Spot gold dipped 1.8% to $1,915.79 per ounce by 1:52 p.m. ET (1852 GMT), having hit its highest since April 2022 earlier in the session.
U.S. gold futures settled down 0.6% at $1,930.8.
The dollar index jumped nearly 1% against its rivals, making dollar-priced bullion less attractive for overseas buyers.
While the underlying support to the gold market remains strong, the slight pullback in the market could be due to some profit-taking ahead of tomorrow’s monthly U.S. jobs data, said David Meger, director of metals trading at High Ridge Futures.
The U.S. central bank on Wednesday raised benchmark borrowing costs by 25 basis points (bps) to a range of 4.5% to 4.75%, its smallest hike so far in an 11-month tightening cycle.
Meanwhile, Powell warned about further monetary policy tightening as inflation remained too high, but noted that the progress on disinflation was in its early stages.
“Powell was not nearly as hawkish as he had been in recent FOMC press conferences and left the door open to a Fed “pivot” sooner rather than later,” said Jim Wyckoff, senior analyst at Kitco Metals in a note.
Gold tends to appreciate on expectations of lower interest rates, which reduce the opportunity cost of holding non-yielding bullion.

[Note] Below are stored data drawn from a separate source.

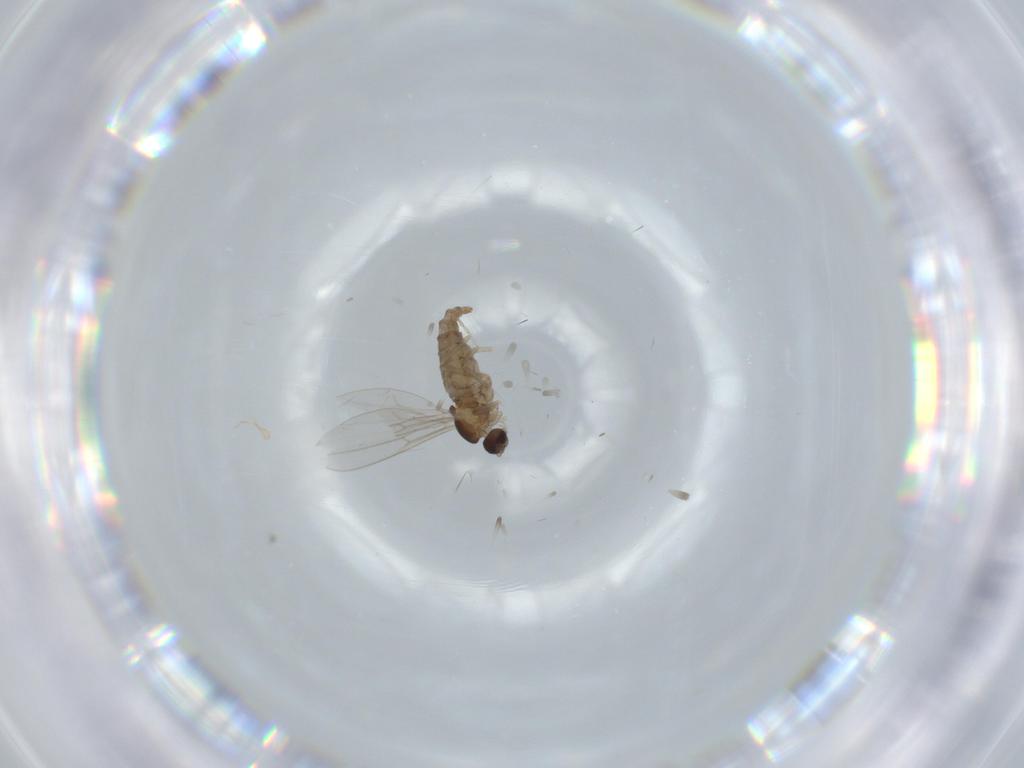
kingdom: Animalia
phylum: Arthropoda
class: Insecta
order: Diptera
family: Cecidomyiidae
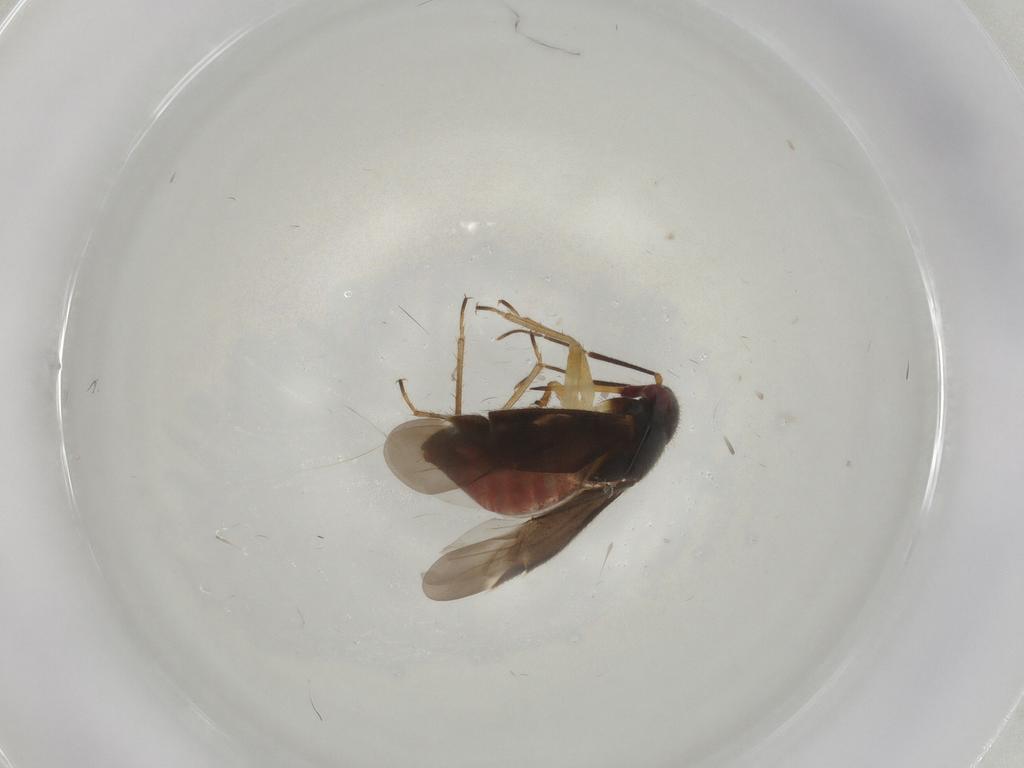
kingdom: Animalia
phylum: Arthropoda
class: Insecta
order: Hemiptera
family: Miridae
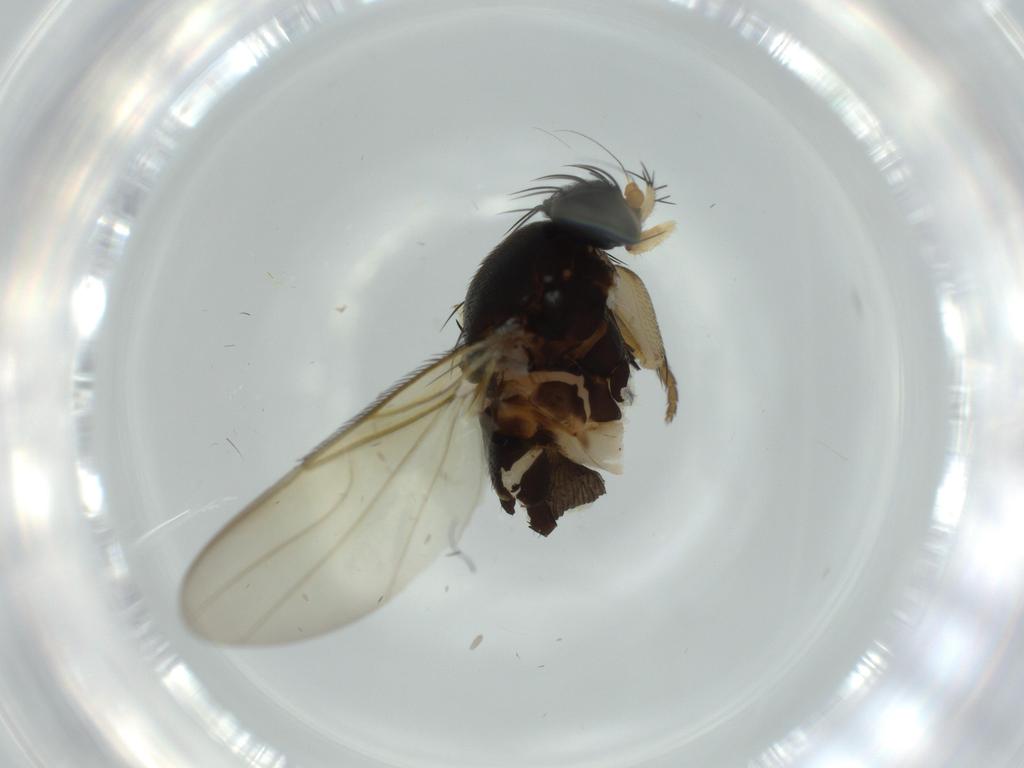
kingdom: Animalia
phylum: Arthropoda
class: Insecta
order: Diptera
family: Phoridae
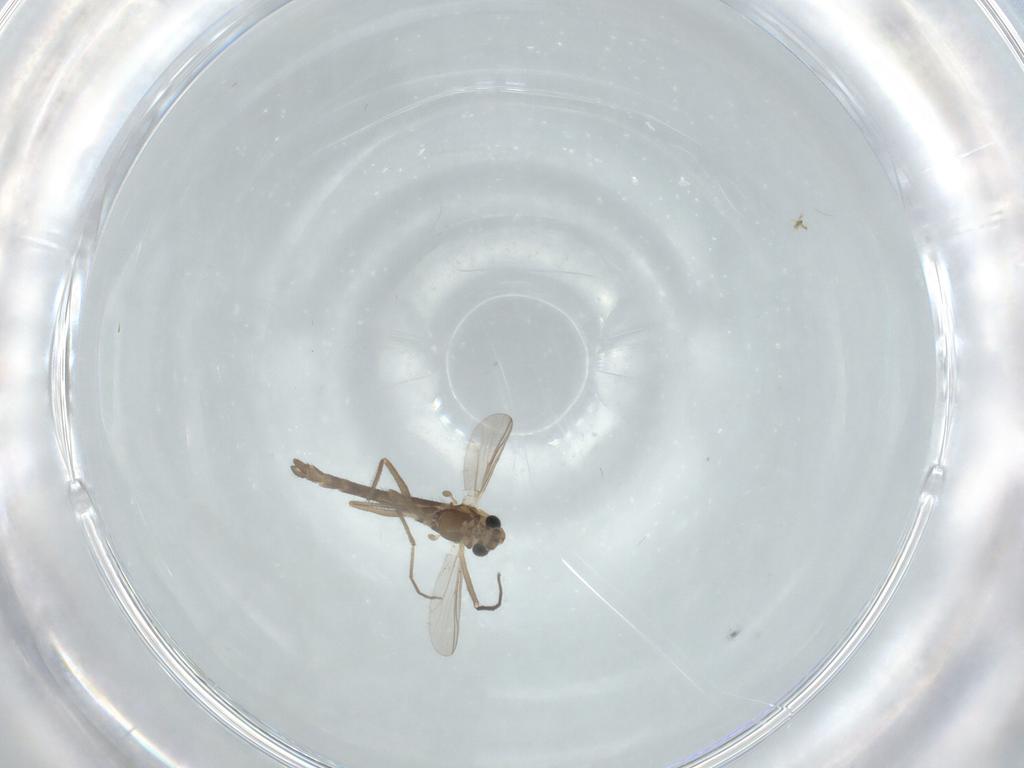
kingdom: Animalia
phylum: Arthropoda
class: Insecta
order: Diptera
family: Chironomidae
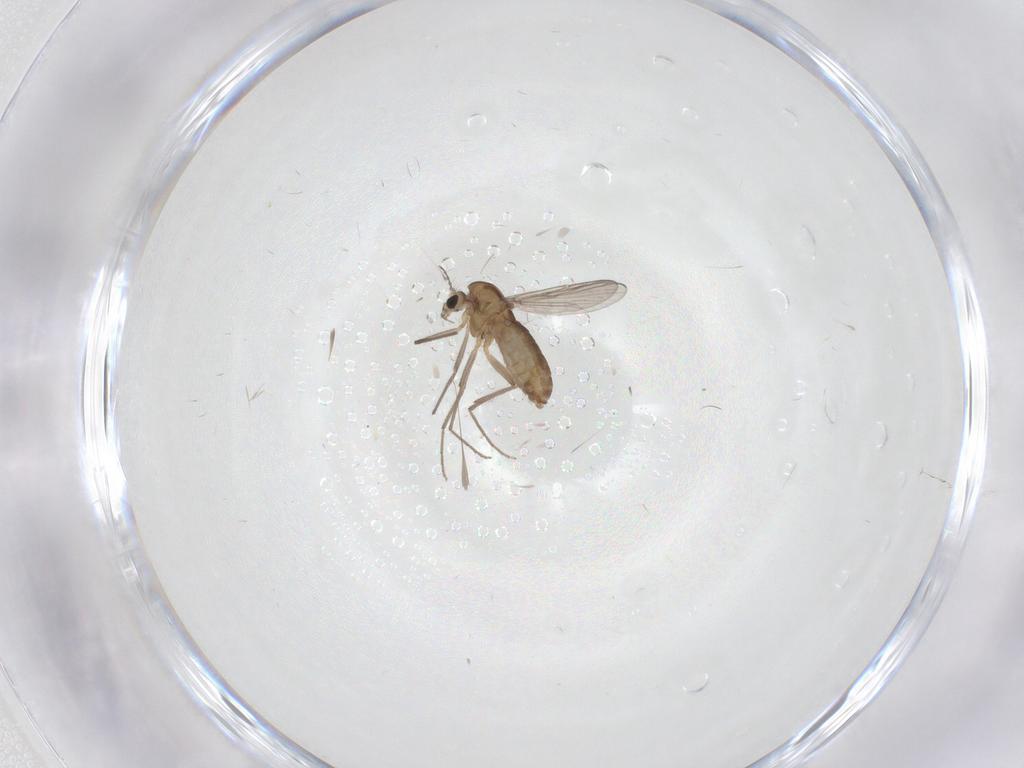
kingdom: Animalia
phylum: Arthropoda
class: Insecta
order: Diptera
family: Chironomidae
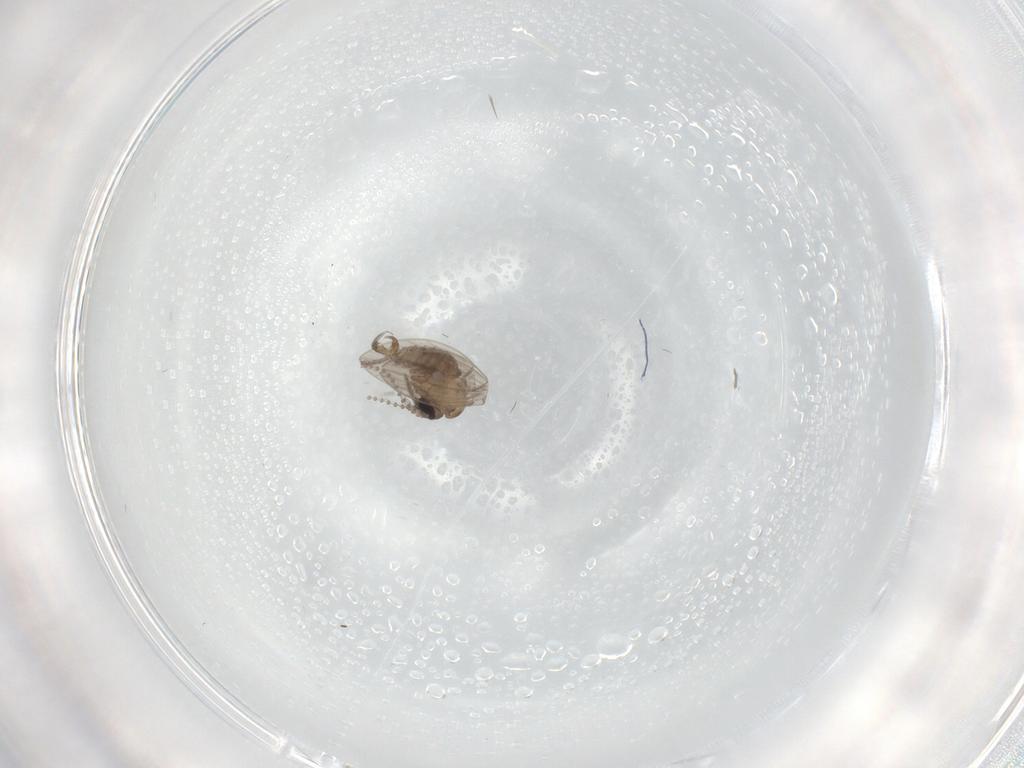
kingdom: Animalia
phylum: Arthropoda
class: Insecta
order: Diptera
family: Psychodidae
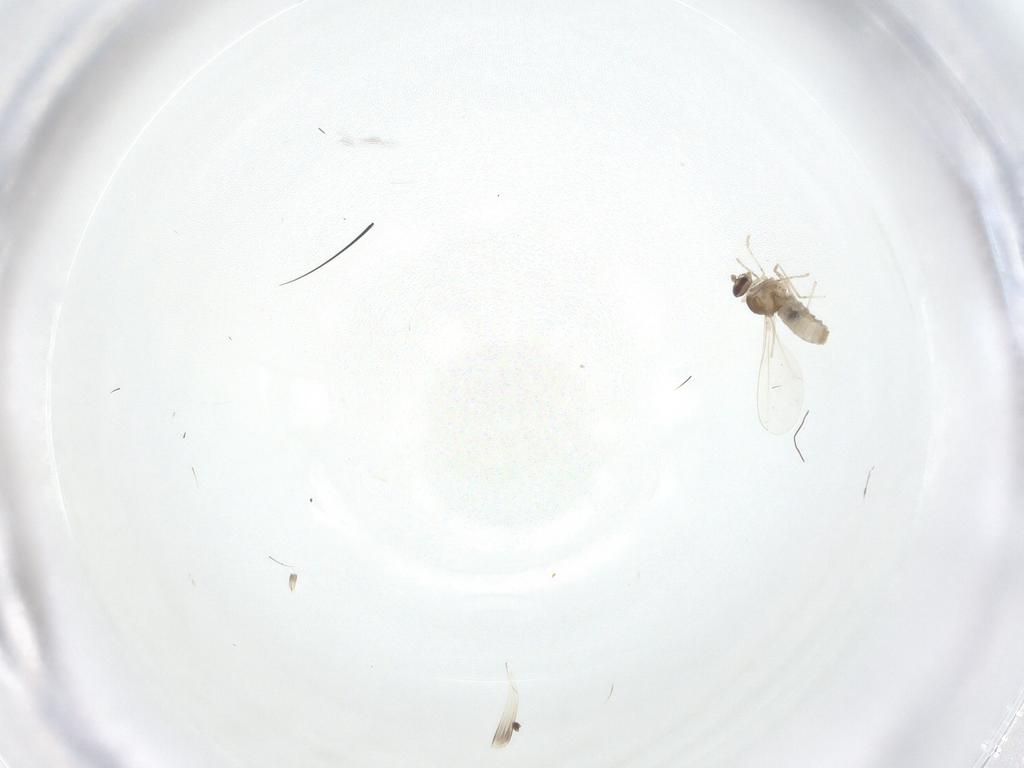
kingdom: Animalia
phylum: Arthropoda
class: Insecta
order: Diptera
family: Cecidomyiidae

Data showed the number of Americans filing new claims for unemployment benefits dropped to a nine-month low last week as the labor market remains resilient despite higher borrowing costs.
Focus now shifts to January’s U.S. nonfarm payrolls report due on Friday.
Additionally both the Bank of England and the European Central Bank raised interest rates by 50 bps.